What really made the film a great experience to watch was seeing it on the big screen with live musical accompaniment. I really can't emphasize strongly enough how important it is to take in silent films on the big screen whenever possible. Just last year, viewing The Crowd at the AFI Silver Theatre with an organist playing the original score, took it from being an excellent movie in my mind to being a truly great one. More than any other type of film, a silent film comes alive on the big screen like nothing one would expect. The difference between seeing one on DVD and seeing one in a theatre could be measured by factors of ten. If you see Upstream on DVD (it will be released as the next set of DVDs by the National Film Preservation Foundation) you will enjoy it but if you can see one of the too few theatrical presentations of it being escorted about the country by Brian Meacham, you will have a wonderful filmgoing experience that will stay with you for years.

The Restoration

Brian Meacham and Eric Schwartz spoke to the audience before and after the presentation, with Brian Meacham revealing the incredible story of how the discovery came about and how the restoration took place. In 2009, Brian and his wife were set to take a vacation to New Zealand and Brian, as he does before any trip, e-mailed the local film archives in New Zealand and asked if a tour would be possible when he arrived. He was given the green light and received an e-mail back detailing all the American films in their archives. From John Ford to Mabel Normand, big names popped out and arrangements were made to select 75 shorts, trailers and features to be restored and returned to the United States.

The reason the American films were in New Zealand in the first place is quite mundane, really, having to do with, of all things, shipping costs and rental cycles. As it turns out, New Zealand was usually at the end of the rental cycles for film prints from Hollywood making their way around the world. By the time they were done the American studios had little desire to pay exorbitant shipping costs for movies they'd never show again. Besides, the prints at that point were pretty worn so the studios gave the go ahead to junk the films. Thing is, many theatre owners kept them rather than toss them into the garbage and eventually they made their way into the New Zealand Film Archives. In 2009, they made their way back home, finally.

Because of the deteriorated condition of the nitrate film, the decision was made to restore Upstream in New Zealand and then ship it to the United States. The process was lengthy and costly but fortunately, Fox Studios picked up the tab knowing there was no real prospect of making any money off the venture. Good for them, and us.

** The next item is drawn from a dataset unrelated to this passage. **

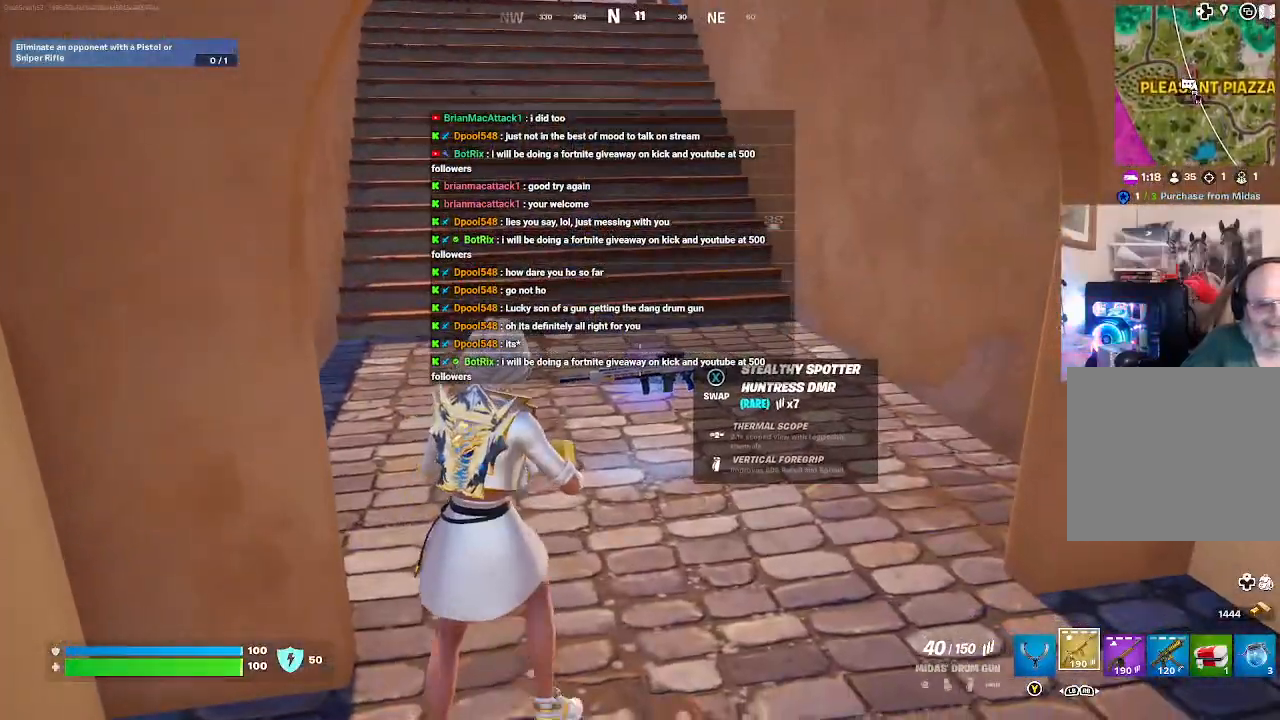
{"buttons": [], "left_stick": "up-right", "right_stick": "up-right", "events": [[233, "left_stick", "right"], [233, "right_stick", "right"], [433, "right_stick", "up-right"], [500, "left_stick", "up-right"]]}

One final note: the title. Why exactly is a farcical comedy about an eclectic group of performers all living together in a boarding house called Upstream? In the movie, there is one belabored moment that doesn't fit at all, where Mandare is telling Brashingham, about to leave for London, to "go upstream to your success!" And, indeed, the word is bolded and italicized just like I have it here because they're clearly trying to tell you, "This is where the title comes from." Only, who in the hell would say that and even if they did, why make that one word, from that one isolated line, the title? The real answer, provided by Brian Meacham, was all business.

Back in 1927 the studios not only churned out movies like Model T's coming off an assembly line but also owned the theatres in which they were shown, the better to keep the line moving smoothly. This meant programs, information, placards and posters were sent out well in advance to populate the lobbies and let moviegoers know what was coming next. Sometimes, plans changed in the middle of the process. After sending out all the info for a Dolores Del Rio film, Upstream, the production fell through and eventually went to MGM where it was released in 1928 as The Trail of '98. Meanwhile, Fox Pictures had just wrapped up a comedy directed by John Ford called The Public Idol. Since no advertising had gone out on it yet, and everyone was expecting a film called Upstream they inserted a new title card, threw in the intertitle delivered by Mandare quoted above and Upstream was born. Somehow, after all it's been through to finally return home in good condition, the title at long last seems apt.